**SOURCE DOCUMENT:**
====

Spoiler alert: PSG, Real Madrid and Lionel Messi are featured in several of the following matchups. 

Here’s our Top 10 matches from the FIFA Club World Cup: 

Watch Club World Cup on DAZN

10. Inter Miami 2, Palmerias 2 (group stage) 

Lionel Messi didn’t score in this matchup, but Luis Suarez and Inter Miami celebrated wildly after taking a 2-0 lead against Brazilian side Palmerias, appearing on track to win their group in the Club World Cup – until they allowed two goals in the final 10 minutes to settle for a bittersweet draw. It’s also worth mentioning the eight-goal fiasco that ended in a 4-4 draw between FC Porto and Al Ahly in the same group, forgotten because Inter Miami and Palmerias advanced. 

9. Flamengo 3, Chelsea 1 (group stage)

One day after the biggest upset in the Club World Cup (mentioned here later), Flamengo delivered the second biggest upset of the tournament when they outclassed Chelsea during the group stage on June 20in Philadelphia. Pedro Neto opened the scoring for Chelsea, but Bruno Henrique (62′), Danilo (65′) and Wallace Yan (83’) delivered the shocking result in the second half. 

8. Fluminense 2, Inter Milan 0 (round of 16)

Germán Cano shocked early with a goal in the third minute, Hercules sealed the win three minutes into added time, and Fluminense shocked Inter Milan — the Champions League runner-up — in the second-biggest upset in the Round of 16. A Brazilian side toppled one of Europe’s best clubs, and the Fluminense players surely celebrated like they won the tournament. 

7. Real Madrid 3, Dortmund 2 (quarterfinals)

Kylian Mbappé scored his only goal in this Club World Cup with ideal timing to keep Real Madrid ahead in one of the most thrilling finishes of the tournament against Dortmund on July 5 in New Jersey.  Real Madrid had the match in hand as Gonzalo García (10’) and Fran García (20’) built the early lead they barely sustained. Mbappé scored(90’+4’) to answer a goal by Dortmund’s Maximilian Beier (90’+2’), and before Serhou Guirassy scored a penalty (90’+8’). Real Madrid goalkeeper Thibaut Courtois saved a shot by Dortmund’s Marcel Sabitzer in the closing seconds to secure the victory. 

6. Palmerias 1, Botafogo 0 (round of 16)

====

**ASSIGNED TASK 1:**
Transcribe the Club World Cup article between "7. Real Madrid" and "Botafogo 0 (round of 16)", inclusive.
**ASSIGNED TASK 2:**
Write the next part of the Club World Cup article, picking up after its last line.

====

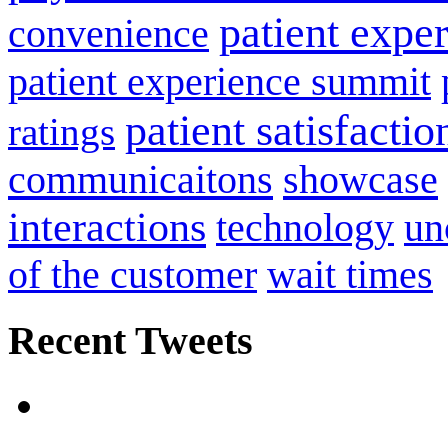
patient expe
convenience
patient experience summit
patient satisfactio
ratings
communicaitons
showcase
interactions
technology
un
of the customer
wait times
Recent Tweets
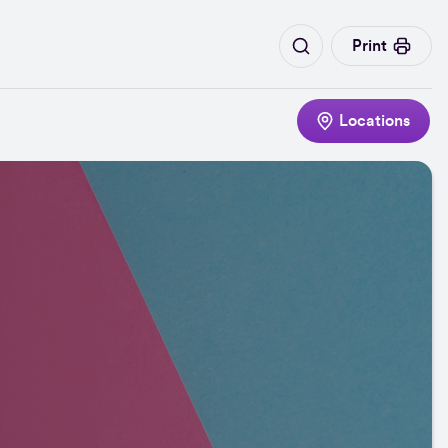
Print
Locations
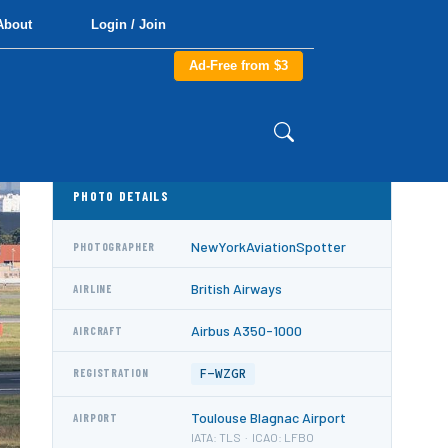
About
Login / Join
Ad-Free from $3
PHOTO DETAILS
NewYorkAviationSpotter
PHOTOGRAPHER
British Airways
AIRLINE
Airbus A350-1000
AIRCRAFT
F-WZGR
REGISTRATION
Toulouse Blagnac Airport
AIRPORT
IATA: TLS · ICAO: LFBO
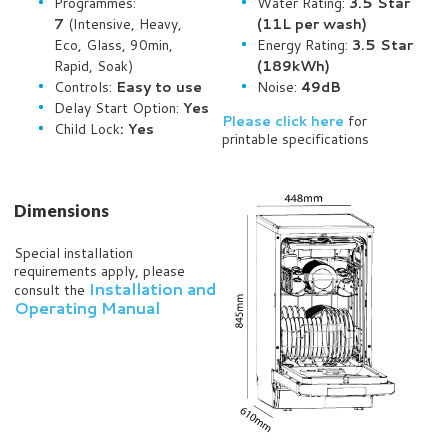
Programmes:
Water Rating:
3.5 Star
7
(Intensive, Heavy,
(11L per wash)
Eco, Glass, 90min,
Energy Rating:
3.5 Star
Rapid, Soak)
(189kWh)
Controls:
Easy to use
Noise:
49dB
Delay Start Option:
Yes
Please click here
for
Child Lock
: Yes
printable specifications
Dimensions
Special installation
requirements apply, please
Installation and
consult the
Operating Manual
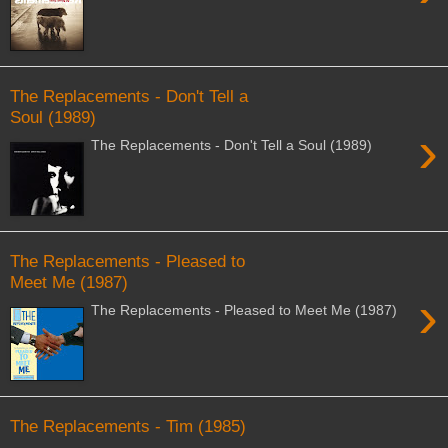
The Replacements - Don't Tell a
Soul (1989)
›
The Replacements - Don't Tell a Soul (1989)
The Replacements - Pleased to
Meet Me (1987)
›
The Replacements - Pleased to Meet Me (1987)
The Replacements - Tim (1985)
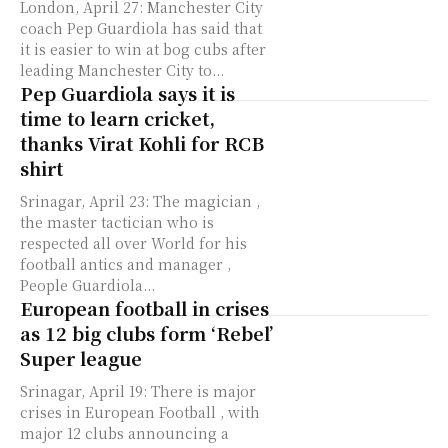
London, April 27: Manchester City
coach Pep Guardiola has said that
it is easier to win at bog cubs after
leading Manchester City to...
Pep Guardiola says it is
time to learn cricket,
thanks Virat Kohli for RCB
shirt
Srinagar, April 23: The magician ,
the master tactician who is
respected all over World for his
football antics and manager ,
People Guardiola...
European football in crises
as 12 big clubs form ‘Rebel’
Super league
Srinagar, April 19: There is major
crises in European Football , with
major 12 clubs announcing a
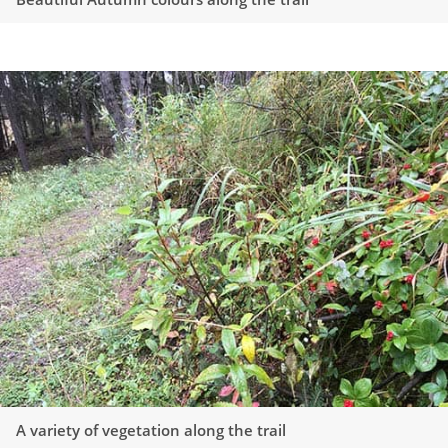
A variety of vegetation along the trail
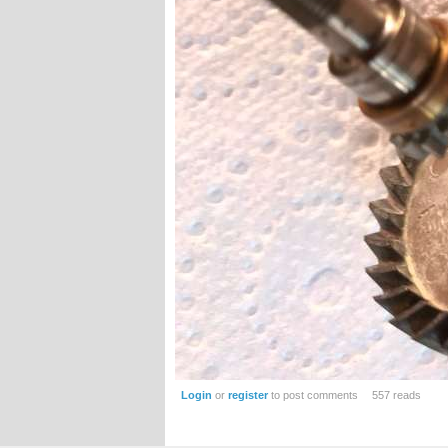
Login
or
register
to post comments
557 reads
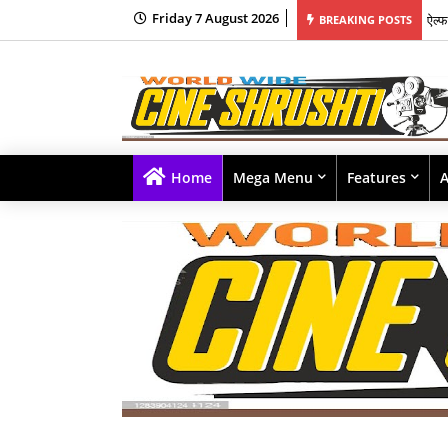
Friday 7 August 2026
BREAKING POSTS
यश र
Home
Mega Menu
Features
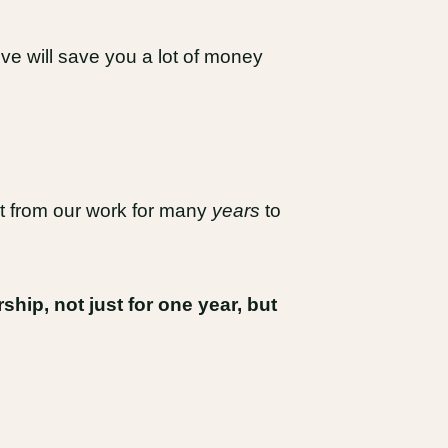
ieve will save you a lot of money
fit from our work for many
years
to
ip, not just for one year, but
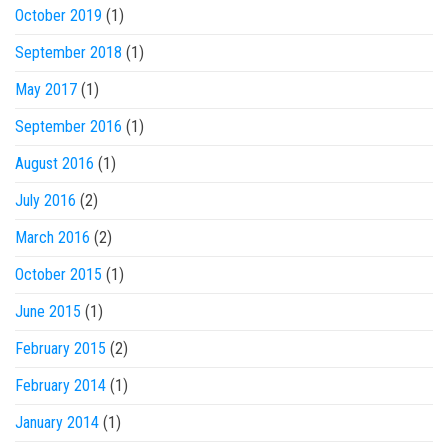
October 2019
(1)
September 2018
(1)
May 2017
(1)
September 2016
(1)
August 2016
(1)
July 2016
(2)
March 2016
(2)
October 2015
(1)
June 2015
(1)
February 2015
(2)
February 2014
(1)
January 2014
(1)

====

**RESPONSE 1:**
7. Real Madrid 3, Dortmund 2 (quarterfinals)

Kylian Mbappé scored his only goal in this Club World Cup with ideal timing to keep Real Madrid ahead in one of the most thrilling finishes of the tournament against Dortmund on July 5 in New Jersey.  Real Madrid had the match in hand as Gonzalo García (10’) and Fran García (20’) built the early lead they barely sustained. Mbappé scored(90’+4’) to answer a goal by Dortmund’s Maximilian Beier (90’+2’), and before Serhou Guirassy scored a penalty (90’+8’). Real Madrid goalkeeper Thibaut Courtois saved a shot by Dortmund’s Marcel Sabitzer in the closing seconds to secure the victory. 

6. Palmerias 1, Botafogo 0 (round of 16)

**RESPONSE 2:**
Brazilian rivals, added extra time, and a memorable game-winning goal. Paulinho’s score off the bench in the 100th minute helped Palmeiras reach the quarterfinals against Botafogo in thrilling fashion in Philadelphia on June 28. 

5. Inter Miami 2, FC Porto 1 (group stage)

Lionel Messi’s free-kick goal to propel Inter Miami past Portuguese side Porto was the only goal he scored in the tournament, but delivered another historic moment in his legendary career. Inter Miami became the first North American team to beat a European club in a major competition in the 2-1 victory in Atlanta on June 19. 

4. Botafogo 1, PSG 0 (group stage)

Down goes PSG! Brazilian side Botafogo delivered a shocker when Igor Jesus scored in the first half, and hung on to beat the best team in Europe during the group stage on June 19. PSG regained its form after the match, appearing unbeatable in the later stages of the Club World Cup, like they were during their Champions League run. Still, Botafogo’s victory will be remembered as the biggest upset during the 2025 tournament. 

3. Paris Saint-Germain 4, Inter Miami 0 (round of 16)

Lionel Messi faced his former club in PSG, roughly two years after leaving to join Inter Miami and MLS in one of the most enticing matchups of the tournament on June 29 in Atlanta. It didn’t take a rocket scientist to see why the reigning Champions League winners outclassed a MLS club.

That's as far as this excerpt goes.